* _Activities_:
1. In the wave-particle duality text below, rewrite the paragraph beginning "The first experiments towards Wave-Particle duality" as a short bulleted list that keeps its main facts.
2. Please decide whether each statement agrees with the wave-particle duality text below. Answer yes or no, and quote the words from the text that settle it.
(a) Davisson and Germer aimed a beam of electrons at nickel in 1925.
(b) Young's double slit experiment was carried out in 1801.
(c) Lummer and Pringsheim's blackbody findings showed radiant energy rising to infinity.
3. List every symbol that the wave-particle duality text below defines in the bulleted list following the Rayleigh-Jeans Law, each with its stated meaning.

Selected passage START

# Wave-Particle Duality

- Page ID
- 1698

The Wave-Particle Duality theory states that waves can exhibit particle-like properties while particles can exhibit wave-like properties. This definition opposes classical mechanics or Newtonian Physics.

## Double Slit Experiment

In the 17^{th}century, Newton demonstrated that, similar to wave, beams of light can also diffract and interfere with one another by shining white light into a prism to collect seven different colors and recombining them with a second prism to produce white light. This wave theory of light (classical physics) was confirmed by Young's double slit experiment in 1801 (figure 1).

This classical theory was also proven by Davisson and Germer in 1925, when they aimed a beam of electrons at nickel, and the diffraction of the electrons produced fringes (Figure 2A). Fringes are properties of waves, and the diffraction is explained using the interference properties of waves. The dark fringes are produced when the waves are in phase, and light fringes are produced when the waves are out of phase (Electromagnetic Radiation).

## Black Body Radiation

Based on the classical theory, light's energy will follow Rayleigh-Jeans Law:

\[ \rho = \dfrac{8 \pi T}{\lambda^4} \]

where

- ρ is the radiant energy,
- λ is the wavelength,
- k is Boltzmann constant, and
- T is temperature

According to this equation, radiance energy is continous and will increase to infinity if the wavelength gets very small. However, in 1899, Otto R. Lummer and Ernst Pringsheim discovered blackbody radiation which showed that radiant energy is discreet and has a max value. The energy doesn't go to infinity as the classical physics had predicted but declines after reaching a max value.

## Photoelectron Effects

The first experiments towards Wave-Particle duality were done by German Physicist Max Planck (1858-1947). Using blackbody radiator (equal emitter and absorber of radiation at all wavelengths), Planck derived the equation for the smallest amount of energy that can be changed into light

\[E=h \nu\]

where h is Planck’s constant 6.626x10^{-34} J.S and *v* is the frequency.

Selected passage END
Given information START

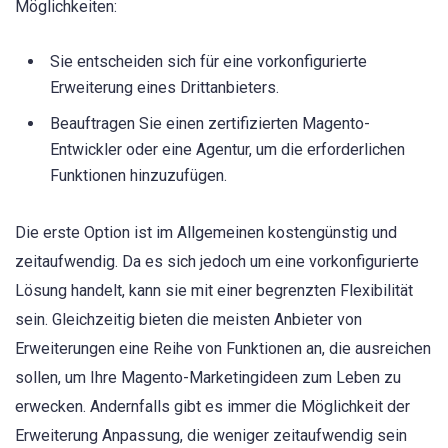
Möglichkeiten:
Sie entscheiden sich für eine vorkonfigurierte
Erweiterung eines Drittanbieters.
Beauftragen Sie einen zertifizierten Magento-
Entwickler oder eine Agentur, um die erforderlichen
Funktionen hinzuzufügen.
Die erste Option ist im Allgemeinen kostengünstig und
zeitaufwendig. Da es sich jedoch um eine vorkonfigurierte
Lösung handelt, kann sie mit einer begrenzten Flexibilität
sein. Gleichzeitig bieten die meisten Anbieter von
Erweiterungen eine Reihe von Funktionen an, die ausreichen
sollen, um Ihre Magento-Marketingideen zum Leben zu
erwecken. Andernfalls gibt es immer die Möglichkeit der
Erweiterung Anpassung, die weniger zeitaufwendig sein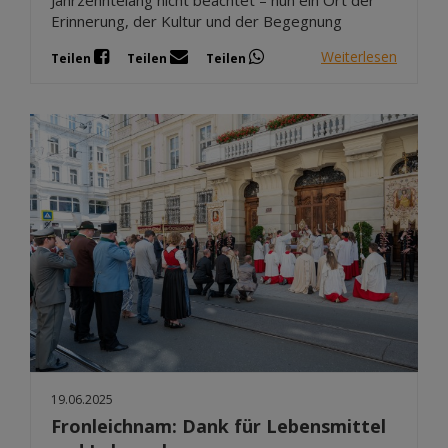
Erinnerung, der Kultur und der Begegnung
Weiterlesen
Teilen
Teilen
Teilen
19.06.2025
Fronleichnam: Dank für Lebensmittel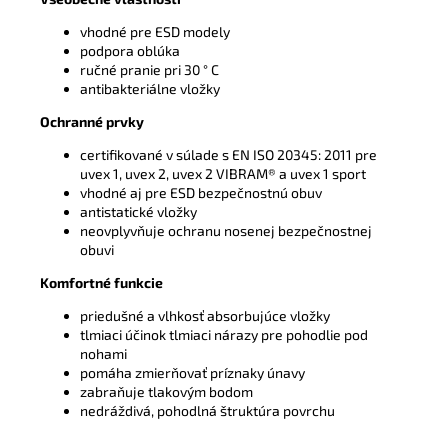
vhodné pre ESD modely
podpora oblúka
ručné pranie pri 30 ° C
antibakteriálne vložky
Ochranné prvky
certifikované v súlade s EN ISO 20345: 2011 pre
uvex 1, uvex 2, uvex 2 VIBRAM® a uvex 1 sport
vhodné aj pre ESD bezpečnostnú obuv
antistatické vložky
neovplyvňuje ochranu nosenej bezpečnostnej
obuvi
Komfortné funkcie
priedušné a vlhkosť absorbujúce vložky
tlmiaci účinok tlmiaci nárazy pre pohodlie pod
nohami
pomáha zmierňovať príznaky únavy
zabraňuje tlakovým bodom
nedráždivá, pohodlná štruktúra povrchu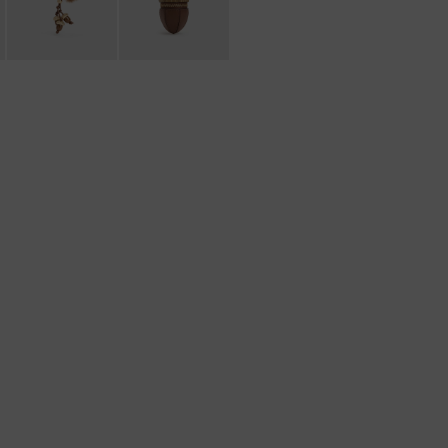
もっと見る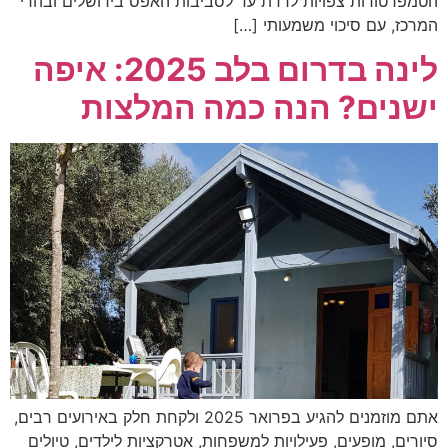
הטמפרטורות צפויות לרדת עד לסביבות האפס בירושלים ובהרי
המרכז, עם סיכוי משמעותי […]
לינה בדרום בלב 2025: איפה
ישנים? הנה כמה המלצות
אתם מוזמנים להגיע בפרואר 2025 ולקחת חלק באירועים רבים,
סיורים, מופעים, פעילויות למשפחות, אטרקציות לילדים, טיולים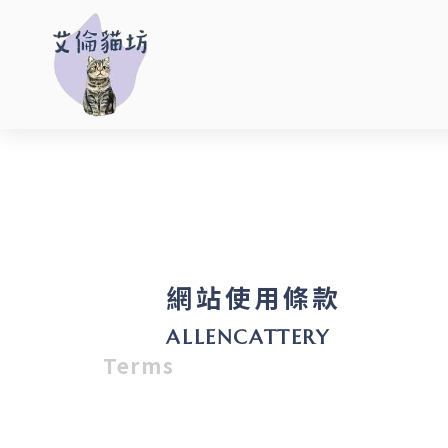
網站使用條款
Terms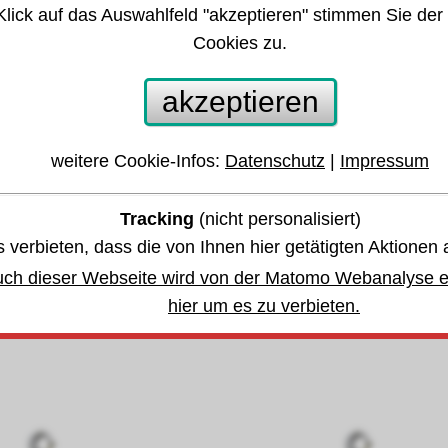
Klick auf das Auswahlfeld "akzeptieren" stimmen Sie der
Cookies zu.
akzeptieren
weitere Cookie-Infos:
Datenschutz
|
Impressum
henzug Fig. 9/12VA 500kg
Stahlwinde
3m
6 Größen/Varianten
Tracking
(nicht personalisiert)
 verbieten, dass die von Ihnen hier getätigten Aktionen 
ab 502,55 EUR
653,31 EUR
uch dieser Webseite wird von der Matomo Webanalyse er
hier um es zu verbieten.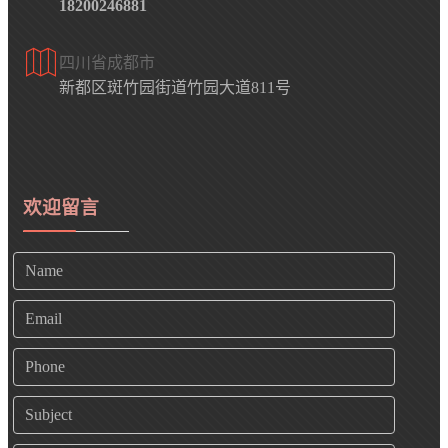
18200246881
四川省成都市
新都区斑竹园街道竹园大道811号
欢迎留言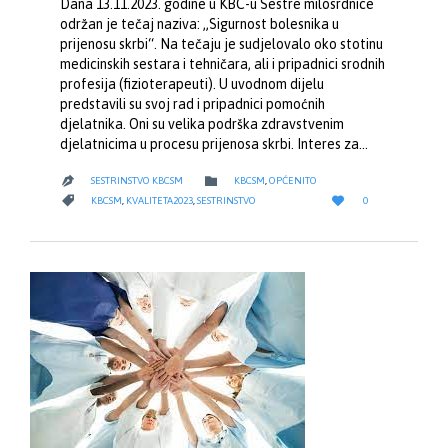
Dana 13.11.2023. godine u KBC-u Sestre milosrdnice
održan je tečaj naziva: „Sigurnost bolesnika u
prijenosu skrbi“. Na tečaju je sudjelovalo oko stotinu
medicinskih sestara i tehničara, ali i pripadnici srodnih
profesija (fizioterapeuti). U uvodnom dijelu
predstavili su svoj rad i pripadnici pomoćnih
djelatnika. Oni su velika podrška zdravstvenim
djelatnicima u procesu prijenosa skrbi. Interes za…
CATEGORY

SESTRINSTVO KBCSM
KBCSM
,
OPĆENITO

LOVE
CATEGORY


KBCSM
,
KVALITETA2023
,
SESTRINSTVO
0
IT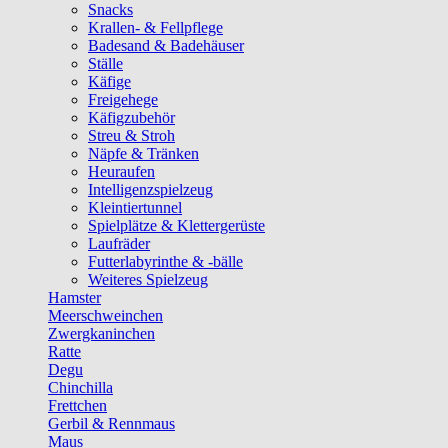
Snacks
Krallen- & Fellpflege
Badesand & Badehäuser
Ställe
Käfige
Freigehege
Käfigzubehör
Streu & Stroh
Näpfe & Tränken
Heuraufen
Intelligenzspielzeug
Kleintiertunnel
Spielplätze & Klettergerüste
Laufräder
Futterlabyrinthe & -bälle
Weiteres Spielzeug
Hamster
Meerschweinchen
Zwergkaninchen
Ratte
Degu
Chinchilla
Frettchen
Gerbil & Rennmaus
Maus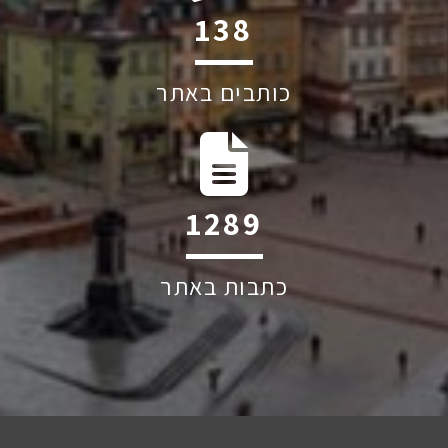
190
כותבים באתר
1765
כתבות באתר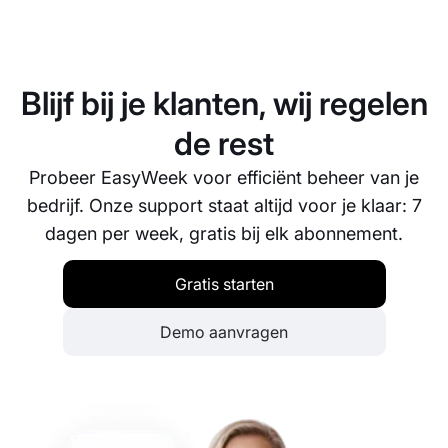
Ja, EasyWeek bevat een uitgebreide analysetool
die inzicht geeft in boekingstrends, klantgedrag,
omzet en meer. Met deze data kun je onderbouwde
beslissingen nemen om je bedrijf te laten groeien.
Blijf bij je klanten, wij regelen
de rest
Probeer EasyWeek voor efficiënt beheer van je
bedrijf. Onze support staat altijd voor je klaar: 7
dagen per week, gratis bij elk abonnement.
Gratis starten
Demo aanvragen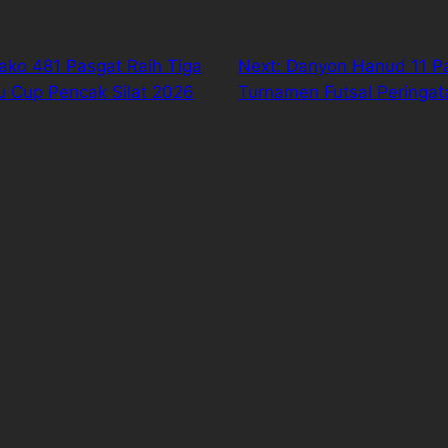
rako 481 Pasgat Raih Tiga
Next:
Danyon Hanud 11 Pa
 Cup Pencak Silat 2026
Turnamen Futsal Peringata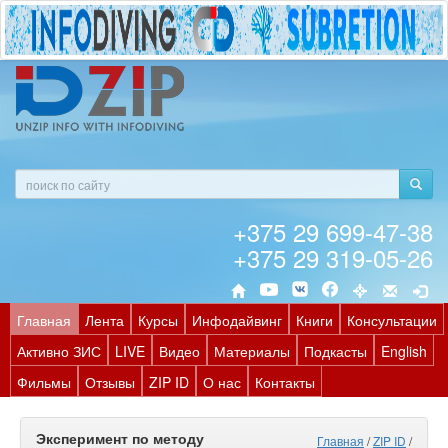
+375 29 699-47-38
+375 29 319-05-26
Главная
Лента
Курсы
Инфодайвинг
Книги
Консультации
Активно ЗИС
LIVE
Видео
Материалы
Подкасты
English
Фильмы
Отзывы
ZIP ID
О нас
Контакты
Эксперимент по методу
Главная
/
ZIP ID
/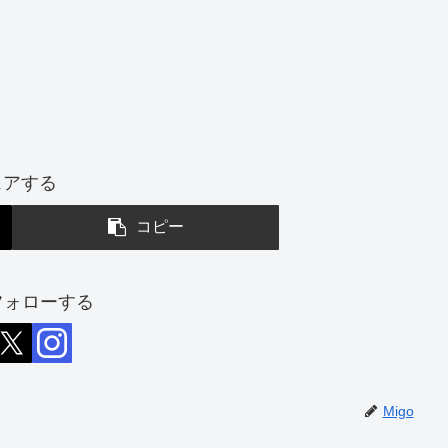
ェアする
コピー
をフォローする
Migo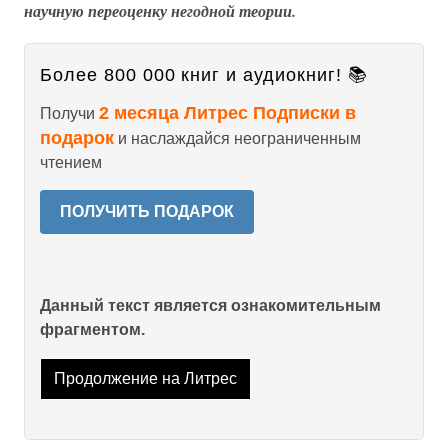
научную переоценку негодной теории.
Более 800 000 книг и аудиокниг! 📚
2 месяца Литрес Подписки в
Получи
подарок
и наслаждайся неограниченным
чтением
ПОЛУЧИТЬ ПОДАРОК
Данный текст является ознакомительным
фрагментом.
Продолжение на Литрес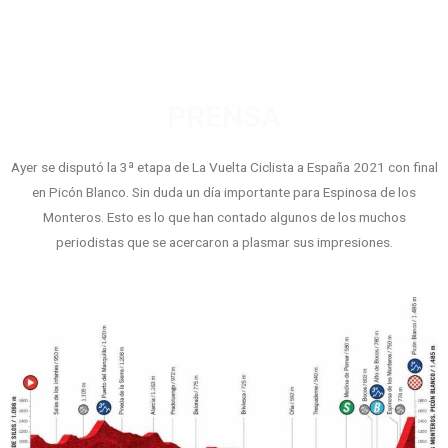
PRENSA
Ayer se disputó la 3ª etapa de La Vuelta Ciclista a España 2021 con final
en Picón Blanco. Sin duda un día importante para Espinosa de los
Monteros. Esto es lo que han contado algunos de los muchos
periodistas que se acercaron a plasmar sus impresiones.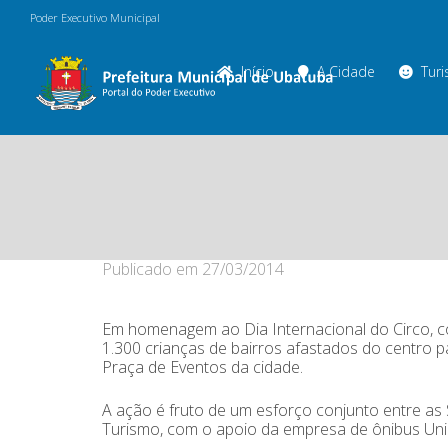
Poder Executivo Municipal
Início
A Cidade
Tur
Publicado em
27/03/2014
Em homenagem ao Dia Internacional do Circo, c
1.300 crianças de bairros afastados do centro 
Praça de Eventos da cidade.
A ação é fruto de um esforço conjunto entre as
Turismo, com o apoio da empresa de ônibus União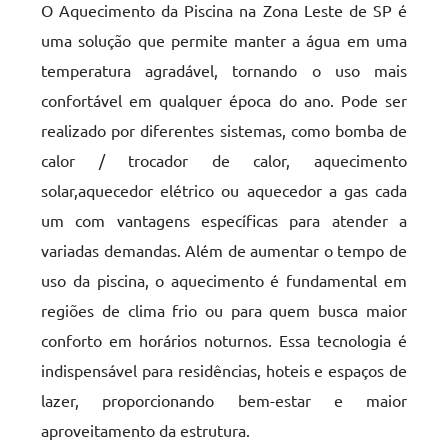
O Aquecimento da Piscina na Zona Leste de SP é
uma solução que permite manter a água em uma
temperatura agradável, tornando o uso mais
confortável em qualquer época do ano. Pode ser
realizado por diferentes sistemas, como bomba de
calor / trocador de calor, aquecimento
solar,aquecedor elétrico ou aquecedor a gas cada
um com vantagens específicas para atender a
variadas demandas. Além de aumentar o tempo de
uso da piscina, o aquecimento é fundamental em
regiões de clima frio ou para quem busca maior
conforto em horários noturnos. Essa tecnologia é
indispensável para residências, hoteis e espaços de
lazer, proporcionando bem-estar e maior
aproveitamento da estrutura.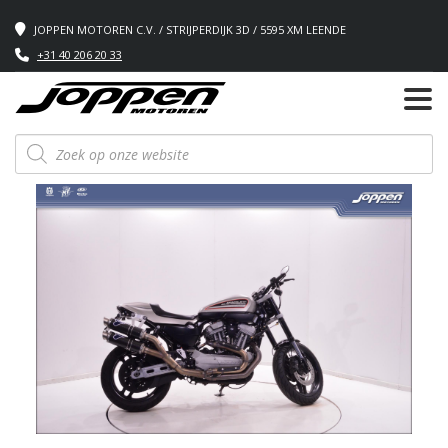
JOPPEN MOTOREN C.V. / STRIJPERDIJK 3D / 5595 XM LEENDE
+31 40 206 20 33
Producten
zoeken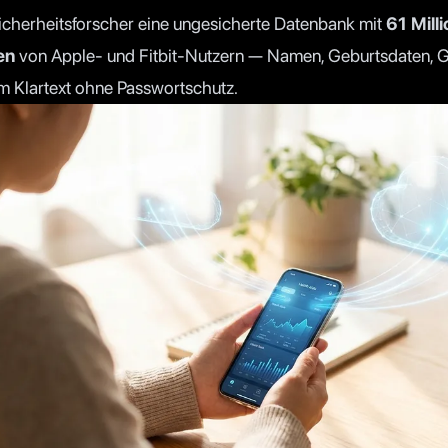
icherheitsforscher eine ungesicherte Datenbank mit
61 Mill
en
von Apple- und Fitbit-Nutzern — Namen, Geburtsdaten, 
im Klartext ohne Passwortschutz.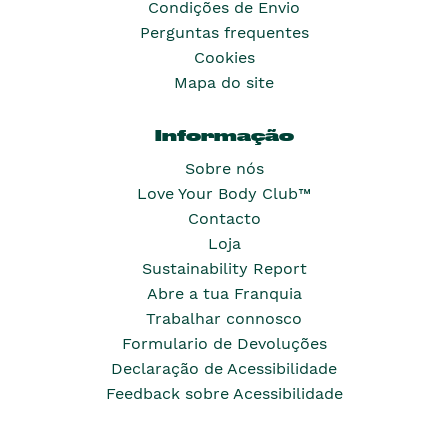
Condições de Envio
Perguntas frequentes
Cookies
Mapa do site
Informação
Sobre nós
Love Your Body Club™
Contacto
Loja
Sustainability Report
Abre a tua Franquia
Trabalhar connosco
Formulario de Devoluções
Declaração de Acessibilidade
Feedback sobre Acessibilidade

Given information END

* _Answers for each item_:
1.
- German physicist Max Planck (1858–1947) did the first experiments toward wave-particle duality.
- He used a blackbody radiator, which is an equal emitter and absorber of radiation at all wavelengths.
- From it, he derived the equation for the smallest amount of energy that can be changed into light.

2.
(a) Yes: "in 1925, when they aimed a beam of electrons at nickel"
(b) Yes: "Young's double slit experiment in 1801"
(c) No: "The energy doesn't go to infinity as the classical physics had predicted but declines after reaching a max value."

3.
- ρ: the radiant energy
- λ: the wavelength
- k: Boltzmann constant
- T: temperature